The Bofors scandal that hit the Government of India in the 1980s related to the alleged kickbacks paid to the then Prime Minister Rajiv Gandhi and others for the supply of 400 155 mm self-propelled howitzers.

The parent company of Bofors, the Celsius Group was purchased by Sweden’s Saab in 1999 and their Bofors Weapons Systems was purchased by United Defense Industries in 2000, which was acquired by British Aerospace in 2005.

And yet in India the name Bofors remains infamous and notorious, afflicting defense acquisitions by India. The result of the scandal has been such that even today, any defense deal made today is immediately called into question with allegations of corruption. “See there was nothing wrong with the gun. The gun performed very well,” says one senior army officer in the know.

“When we send a weapon or equipment for field trials we measure purely on the basis of merit. The ghost of Bofors is not at the proving grounds. The ghost of Bofors resides in South Block,” he says, referring to the office of the Indian Ministry of Defense.

Complaints are made that defense procurement by India is either held-up by bureaucrats and politicians who want to have nothing to do with a defense deal for fear of being dragged into a possible corruption scandal later and so refuse to put their name, signature or seal on any deal, or by genuinely corrupt bureaucrats and politicians who hold up any decision on a defense deal unless their own principal gets the contract.

“Normally, the technologies of products offered by different companies for a particular acquisition are usually on par, with perhaps a few differences here and there. So usually it comes down to the price negotiations. If a deal is made for a system that is not the best but perfectly adequate and suitable for our purposes, there are allegations of kickbacks since the ‘best’ product has not been purchased, even though it might be more expensive,” explains the officer.

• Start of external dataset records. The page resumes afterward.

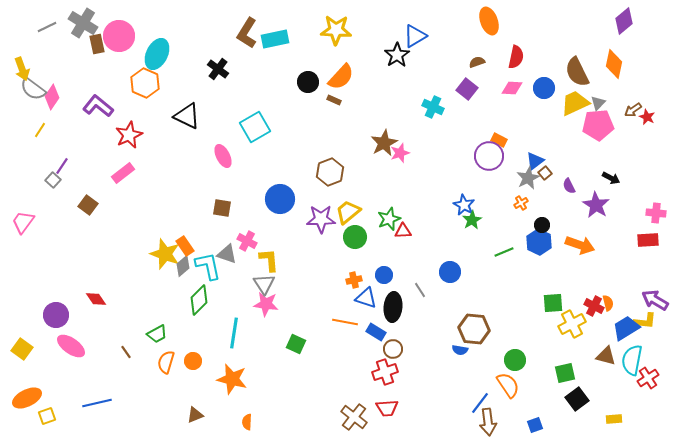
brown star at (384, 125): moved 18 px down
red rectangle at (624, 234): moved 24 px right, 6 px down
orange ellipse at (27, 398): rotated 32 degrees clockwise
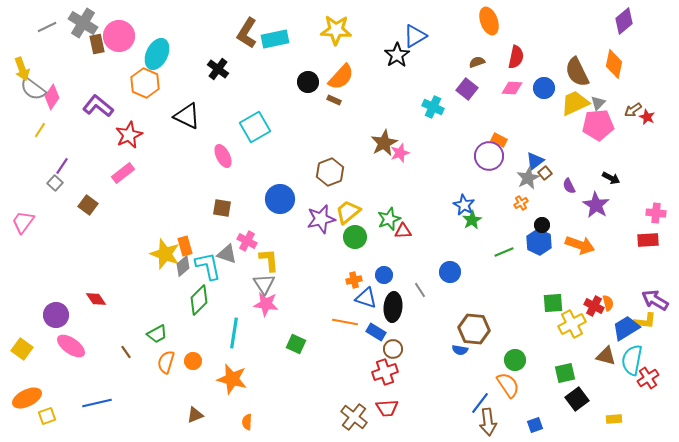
gray square at (53, 180): moved 2 px right, 3 px down
purple star at (321, 219): rotated 12 degrees counterclockwise
orange rectangle at (185, 246): rotated 18 degrees clockwise
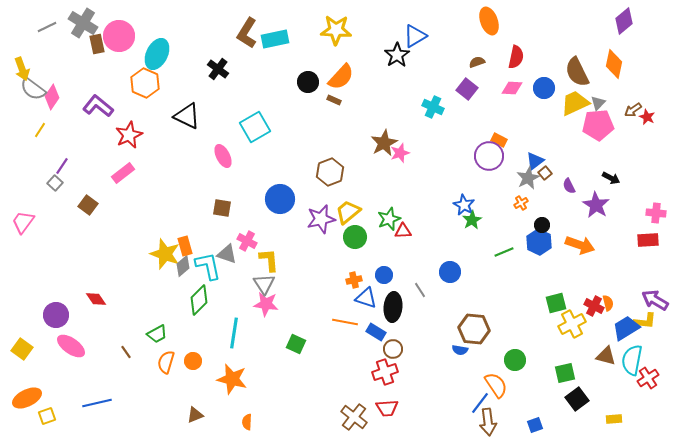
green square at (553, 303): moved 3 px right; rotated 10 degrees counterclockwise
orange semicircle at (508, 385): moved 12 px left
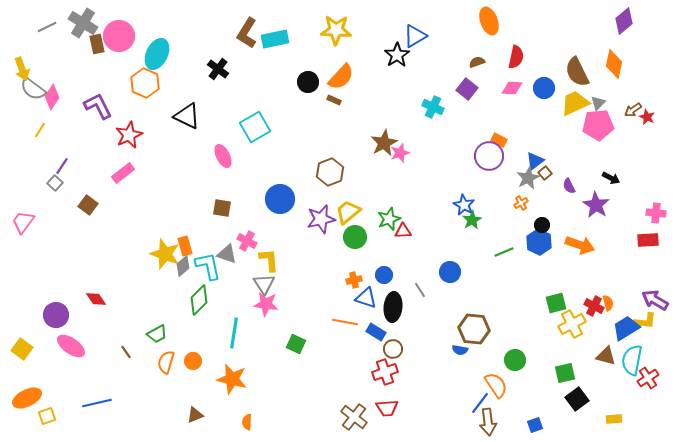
purple L-shape at (98, 106): rotated 24 degrees clockwise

“How it should work is the choice and purchase of equipment should be purely on merit and price to get the best deal. If after that there is corruption proved, the deal itself should not be tainted and abrogated. Instead, there should simply be harsh financial and criminal penalties for the companies and people involved,” he offers, adding, “At least this way the armed forces wouldn’t suffer from not having the right equipment when required due to the interminable delays. But this will never happen.”

“Instead what we do is we end up buying ad hoc off the shelf without a tender by switching to the Fast Track process when the requirement becomes really urgent,” he says.